Data Warehousing: Dimensions

Apparently, explaining a dimension is hard.  Here is an example that I found online:

In a data warehouse, Dimensions provide structured labeling information to otherwise unordered numeric measures. The dimension is a data set composed of individual, non-overlapping data elements. The primary functions of dimensions are threefold: to provide filtering, grouping and labeling.


Microsoft did it a bit better

Dimension tables encapsulate the attributes associated with facts and separate these attributes into logically distinct groupings, such as time, geography, products, customers, and so forth.


Of course you have to know what a Fact table is first.

Now, I’ll try, and probably do it badly.

A dimension is an attribute of a transaction that you use to measure the transaction.  For instance, a customer is a dimensional attribute.  When you record a sales transaction you record the customer with the transaction.  However, recording the customers name, address, city and phone number with the transaction is problematic for several reasons but mostly because it’s inefficient.  It’s easier, and cleaner, to store that information in a separate table.

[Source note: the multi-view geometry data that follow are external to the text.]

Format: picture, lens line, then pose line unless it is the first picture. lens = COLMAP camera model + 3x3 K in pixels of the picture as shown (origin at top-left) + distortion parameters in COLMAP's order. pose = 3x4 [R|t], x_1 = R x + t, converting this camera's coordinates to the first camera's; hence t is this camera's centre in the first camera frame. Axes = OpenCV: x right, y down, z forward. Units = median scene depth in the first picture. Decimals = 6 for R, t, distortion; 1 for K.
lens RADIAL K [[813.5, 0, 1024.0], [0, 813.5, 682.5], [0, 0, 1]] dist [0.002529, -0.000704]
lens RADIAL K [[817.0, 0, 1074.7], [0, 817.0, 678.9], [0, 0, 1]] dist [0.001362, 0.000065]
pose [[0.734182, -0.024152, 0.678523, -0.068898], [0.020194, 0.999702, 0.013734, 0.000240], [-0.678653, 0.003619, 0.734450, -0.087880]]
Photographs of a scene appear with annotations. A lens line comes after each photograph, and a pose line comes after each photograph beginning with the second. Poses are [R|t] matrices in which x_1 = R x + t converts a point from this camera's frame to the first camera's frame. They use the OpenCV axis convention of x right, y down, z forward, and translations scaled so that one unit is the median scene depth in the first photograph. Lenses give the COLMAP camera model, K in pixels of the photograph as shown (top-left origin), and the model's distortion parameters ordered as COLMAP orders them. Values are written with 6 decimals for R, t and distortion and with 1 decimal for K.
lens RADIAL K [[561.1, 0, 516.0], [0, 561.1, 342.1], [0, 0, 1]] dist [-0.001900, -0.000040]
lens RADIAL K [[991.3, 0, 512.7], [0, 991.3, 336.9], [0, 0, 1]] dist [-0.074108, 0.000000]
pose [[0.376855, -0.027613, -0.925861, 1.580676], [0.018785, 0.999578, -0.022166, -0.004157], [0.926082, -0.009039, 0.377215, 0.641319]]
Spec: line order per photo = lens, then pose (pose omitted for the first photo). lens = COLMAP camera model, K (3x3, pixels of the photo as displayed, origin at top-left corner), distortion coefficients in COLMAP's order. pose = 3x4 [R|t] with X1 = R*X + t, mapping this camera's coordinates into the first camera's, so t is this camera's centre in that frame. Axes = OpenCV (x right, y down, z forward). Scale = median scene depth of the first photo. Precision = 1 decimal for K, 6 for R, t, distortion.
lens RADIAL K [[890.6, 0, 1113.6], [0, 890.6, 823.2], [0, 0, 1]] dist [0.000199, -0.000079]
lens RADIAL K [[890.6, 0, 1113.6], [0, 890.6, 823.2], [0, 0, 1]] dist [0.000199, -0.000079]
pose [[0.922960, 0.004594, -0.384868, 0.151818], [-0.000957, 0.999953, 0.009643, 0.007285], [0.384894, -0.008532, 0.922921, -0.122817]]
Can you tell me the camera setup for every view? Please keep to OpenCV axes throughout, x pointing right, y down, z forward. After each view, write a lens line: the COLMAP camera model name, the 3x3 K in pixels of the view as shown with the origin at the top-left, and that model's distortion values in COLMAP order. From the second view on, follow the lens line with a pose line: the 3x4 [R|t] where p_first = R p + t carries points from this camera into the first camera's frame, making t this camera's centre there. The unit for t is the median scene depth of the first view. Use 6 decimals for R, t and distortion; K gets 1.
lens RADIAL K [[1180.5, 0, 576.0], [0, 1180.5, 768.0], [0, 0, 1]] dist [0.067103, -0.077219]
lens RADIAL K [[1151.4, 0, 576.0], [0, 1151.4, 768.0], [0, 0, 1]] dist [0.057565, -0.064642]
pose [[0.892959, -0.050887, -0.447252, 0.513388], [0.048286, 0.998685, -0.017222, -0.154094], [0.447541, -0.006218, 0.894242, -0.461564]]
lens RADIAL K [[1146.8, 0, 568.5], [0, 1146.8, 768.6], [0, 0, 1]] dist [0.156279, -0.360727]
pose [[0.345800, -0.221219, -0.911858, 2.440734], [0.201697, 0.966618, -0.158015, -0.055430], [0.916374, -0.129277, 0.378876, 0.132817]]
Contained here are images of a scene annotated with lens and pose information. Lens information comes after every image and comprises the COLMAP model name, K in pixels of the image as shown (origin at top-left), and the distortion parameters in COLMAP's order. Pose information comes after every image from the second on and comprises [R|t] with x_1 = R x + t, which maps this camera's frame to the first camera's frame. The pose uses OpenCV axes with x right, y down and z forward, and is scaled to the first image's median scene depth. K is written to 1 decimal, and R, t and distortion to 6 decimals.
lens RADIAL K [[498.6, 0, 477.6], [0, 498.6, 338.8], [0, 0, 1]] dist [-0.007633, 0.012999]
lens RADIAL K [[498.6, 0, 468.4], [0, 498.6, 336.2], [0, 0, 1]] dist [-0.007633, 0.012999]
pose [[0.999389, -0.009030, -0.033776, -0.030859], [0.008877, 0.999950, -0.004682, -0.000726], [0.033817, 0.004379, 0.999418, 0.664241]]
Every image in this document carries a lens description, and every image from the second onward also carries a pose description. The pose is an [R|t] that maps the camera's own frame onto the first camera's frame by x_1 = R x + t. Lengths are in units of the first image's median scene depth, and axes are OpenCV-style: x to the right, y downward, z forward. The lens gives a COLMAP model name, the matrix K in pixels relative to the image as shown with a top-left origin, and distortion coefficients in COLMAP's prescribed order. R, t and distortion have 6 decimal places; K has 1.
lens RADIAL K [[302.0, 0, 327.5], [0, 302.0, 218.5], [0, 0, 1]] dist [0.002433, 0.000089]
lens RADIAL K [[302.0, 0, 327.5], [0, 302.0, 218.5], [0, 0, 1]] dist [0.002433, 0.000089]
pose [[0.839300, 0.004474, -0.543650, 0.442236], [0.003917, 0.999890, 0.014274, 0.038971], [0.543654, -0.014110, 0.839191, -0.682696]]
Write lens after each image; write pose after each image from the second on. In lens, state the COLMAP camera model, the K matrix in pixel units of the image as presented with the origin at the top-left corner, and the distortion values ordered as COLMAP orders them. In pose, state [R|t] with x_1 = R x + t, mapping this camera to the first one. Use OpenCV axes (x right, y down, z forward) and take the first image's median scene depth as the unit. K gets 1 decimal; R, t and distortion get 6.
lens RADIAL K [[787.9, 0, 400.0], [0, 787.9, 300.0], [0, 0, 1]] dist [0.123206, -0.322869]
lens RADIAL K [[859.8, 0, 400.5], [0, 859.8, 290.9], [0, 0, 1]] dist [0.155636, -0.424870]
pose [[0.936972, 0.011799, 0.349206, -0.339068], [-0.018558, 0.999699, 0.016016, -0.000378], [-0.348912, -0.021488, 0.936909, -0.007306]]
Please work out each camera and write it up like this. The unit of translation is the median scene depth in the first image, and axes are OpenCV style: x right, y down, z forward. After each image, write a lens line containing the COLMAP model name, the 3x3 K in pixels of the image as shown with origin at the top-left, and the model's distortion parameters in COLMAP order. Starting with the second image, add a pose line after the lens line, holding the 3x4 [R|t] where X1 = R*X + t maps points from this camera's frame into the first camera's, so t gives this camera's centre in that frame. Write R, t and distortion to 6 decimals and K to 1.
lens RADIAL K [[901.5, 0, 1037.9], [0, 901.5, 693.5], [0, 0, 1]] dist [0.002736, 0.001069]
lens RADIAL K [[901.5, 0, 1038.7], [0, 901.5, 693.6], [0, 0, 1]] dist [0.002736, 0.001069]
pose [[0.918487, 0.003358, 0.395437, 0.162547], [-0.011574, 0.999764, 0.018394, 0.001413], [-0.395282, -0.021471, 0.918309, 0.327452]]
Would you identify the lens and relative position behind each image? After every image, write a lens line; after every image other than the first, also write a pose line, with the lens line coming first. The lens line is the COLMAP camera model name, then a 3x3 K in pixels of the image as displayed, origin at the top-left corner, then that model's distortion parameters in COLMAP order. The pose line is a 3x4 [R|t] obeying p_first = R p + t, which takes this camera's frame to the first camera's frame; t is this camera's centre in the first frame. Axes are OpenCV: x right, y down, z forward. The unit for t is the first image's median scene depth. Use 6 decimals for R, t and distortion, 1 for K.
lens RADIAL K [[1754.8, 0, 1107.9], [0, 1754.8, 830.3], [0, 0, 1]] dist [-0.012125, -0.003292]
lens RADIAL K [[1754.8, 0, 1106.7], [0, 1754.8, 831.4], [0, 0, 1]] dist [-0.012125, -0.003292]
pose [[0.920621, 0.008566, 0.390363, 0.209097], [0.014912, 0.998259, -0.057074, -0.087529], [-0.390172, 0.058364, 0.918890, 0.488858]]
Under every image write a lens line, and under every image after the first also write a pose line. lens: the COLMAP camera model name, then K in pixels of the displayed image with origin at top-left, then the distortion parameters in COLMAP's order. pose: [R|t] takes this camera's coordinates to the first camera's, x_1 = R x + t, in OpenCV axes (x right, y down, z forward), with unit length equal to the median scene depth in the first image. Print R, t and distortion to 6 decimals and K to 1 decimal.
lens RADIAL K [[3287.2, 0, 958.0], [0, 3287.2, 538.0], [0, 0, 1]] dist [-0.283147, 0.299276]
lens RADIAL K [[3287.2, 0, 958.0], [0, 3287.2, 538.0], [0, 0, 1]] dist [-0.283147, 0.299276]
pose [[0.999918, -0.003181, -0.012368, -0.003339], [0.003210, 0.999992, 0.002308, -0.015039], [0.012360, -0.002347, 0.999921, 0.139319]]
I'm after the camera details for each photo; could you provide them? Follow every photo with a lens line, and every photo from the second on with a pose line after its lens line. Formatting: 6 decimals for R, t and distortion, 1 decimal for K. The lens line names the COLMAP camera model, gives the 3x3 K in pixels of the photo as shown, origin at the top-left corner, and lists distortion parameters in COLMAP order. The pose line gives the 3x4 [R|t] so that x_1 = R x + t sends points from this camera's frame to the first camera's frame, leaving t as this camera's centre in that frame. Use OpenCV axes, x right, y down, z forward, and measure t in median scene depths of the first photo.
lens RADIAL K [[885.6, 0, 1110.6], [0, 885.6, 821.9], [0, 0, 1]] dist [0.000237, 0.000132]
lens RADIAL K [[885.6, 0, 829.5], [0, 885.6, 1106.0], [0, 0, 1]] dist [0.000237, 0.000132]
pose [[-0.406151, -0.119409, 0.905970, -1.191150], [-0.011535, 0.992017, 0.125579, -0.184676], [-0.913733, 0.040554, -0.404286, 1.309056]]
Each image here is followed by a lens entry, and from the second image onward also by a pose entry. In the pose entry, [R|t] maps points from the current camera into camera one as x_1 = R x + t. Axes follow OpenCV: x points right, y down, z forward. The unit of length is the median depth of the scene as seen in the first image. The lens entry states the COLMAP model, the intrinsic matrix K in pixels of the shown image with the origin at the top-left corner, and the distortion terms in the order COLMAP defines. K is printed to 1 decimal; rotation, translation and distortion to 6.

Other types of dimensional attributes include:

  • Time / Date
  • Warehouse
  • Customer
  • Sales Representative
  • SKU

There are several different types of dimensions.  These are:

  • Conformed Dimension: This is a dimension that applies to more than one Fact table.  For instance, a product might be sold at one location and this same location information might be used to analyze purchasing patterns at the same location.
  • Junk Dimension: Easier to show than explain.  You might run a program that includes 10% off with a coupon.  If the user uses the coupon you want to flag the transaction as Yes, a coupon was used, or, No, it was not.  Rather than cluttering up the fact table with this information you create a separate dimension table.
  • Degenerate dimension: This is a key, that would normally join to a dimension table, but does not.  For instance, the claim number for an insurance claim.  It’s not directly relevant to the claim transaction, which probably has its own key, but it is relevant to the claim.
  • Role-playing dimension: A dimension that is used for multiple roles in the same fact table.  This is most commonly a date field.  For instance, you might have a fact table with the “order date” and the “invoice date”.

Hopefully, that will more than cover anything that shows up on the 70-463 test.